Suitably encouraged, he set about recovering his form and his fighting weight. Even if he has been able to do so, however, he will still face implacable opposition in the form of Li Xiaoshuang, the Chinese competitor who beat him in last year's World Championships. While Scherbo is heated and outspoken, Li Xiaoshuang is cool and measured. The mixture should be interesting.

If either falters, Scherbo's Belarus team-mate, the 21-year-old Ivan Ivankov will profit eagerly.
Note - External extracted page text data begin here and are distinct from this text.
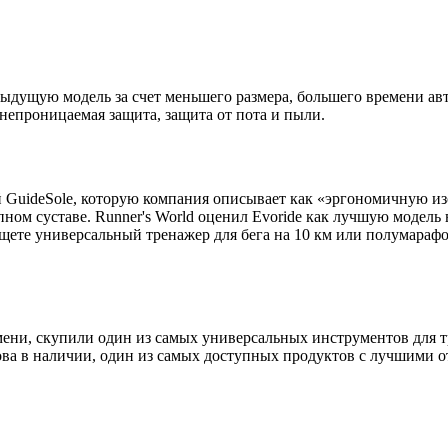
едыдущую модель за счет меньшего размера, большего времени а
непроницаемая защита, защита от пота и пыли.
ией GuideSole, которую компания описывает как «эргономичную 
ом суставе. Runner's World оценил Evoride как лучшую модель в
те универсальный тренажер для бега на 10 км или полумарафон
мени, скупили один из самых универсальных инструмен­тов для 
ова в наличии, один из самых доступных продуктов с лучшими о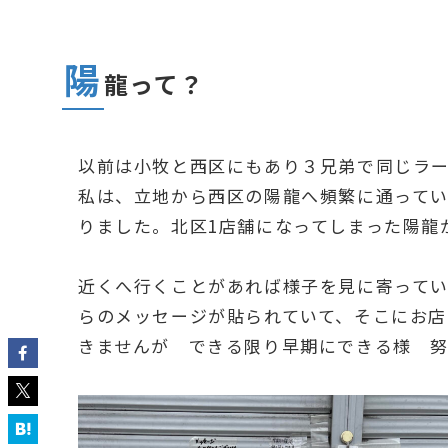
陽
龍って？
以前は小牧と西区にもあり３兄弟で同じラ
私は、立地から西区の陽龍へ頻繁に通って
りました。北区1店舗になってしまった陽龍
近くへ行くことがあれば様子を見に寄って
らのメッセージが貼られていて、そこにお
きませんが できる限り早期にできる様 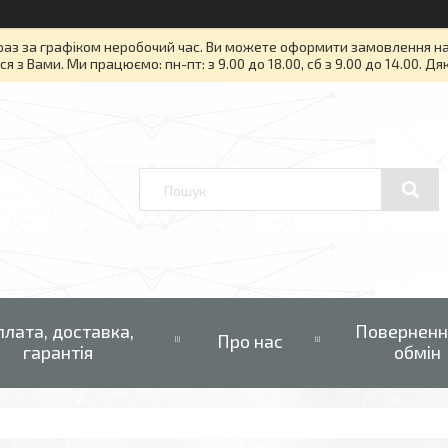
раз за графіком неробочий час. Ви можете оформити замовлення на то
я з Вами. Ми працюємо: пн-пт: з 9.00 до 18.00, сб з 9.00 до 14.00. Д
плата, доставка,
Поверненн
Про нас
гарантія
обмін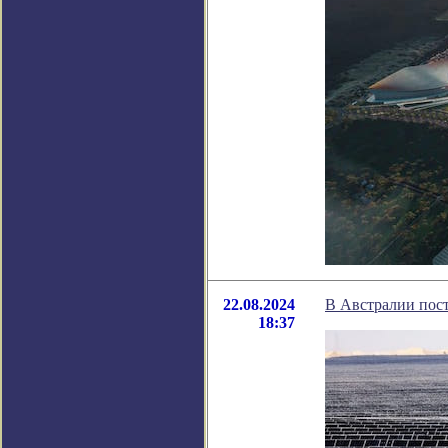
22.08.2024
В Австралии пос
18:37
The favourite for the women's title is the small but determined figure of Lilia Podkopayeva, Ukraine's world and European champion, who has her own compelling reasons to seek success.

An Olympic title would provide her with enough money to move her mother, siblings and grandparents out of the cramped Donetsk apartment they all share to somewhere more salubrious. Her biggest rival may be the charismatic and talented 14-year-old from China, Mo Hulian.

The host nation, energised by memories of their 1984 champion of the boycotted Los Angeles Games, Mary-Lou Retton, will be screeching for further glory. However, their main, much-hyped hope, the 14-year-old Dominique Moceanu, appears to be suffering under the pressure. Moceanu, of Romanian parentage and trained by the Romanian who coached Nadia Comaneci to the 1976 title, Bela Karolyi, is reportedly carrying a stress fracture and may not compete.

Other contenders will include America's 1992 silver medallist Shannon Miller, Svetlana Khorkina of Russia, and the queenly 23-year-old from Belarus, Svetlana Bouginskaya.

GREAT BRITAIN: Men: D Brindle, L McDermott. Women: S Lawrence, A Reeder.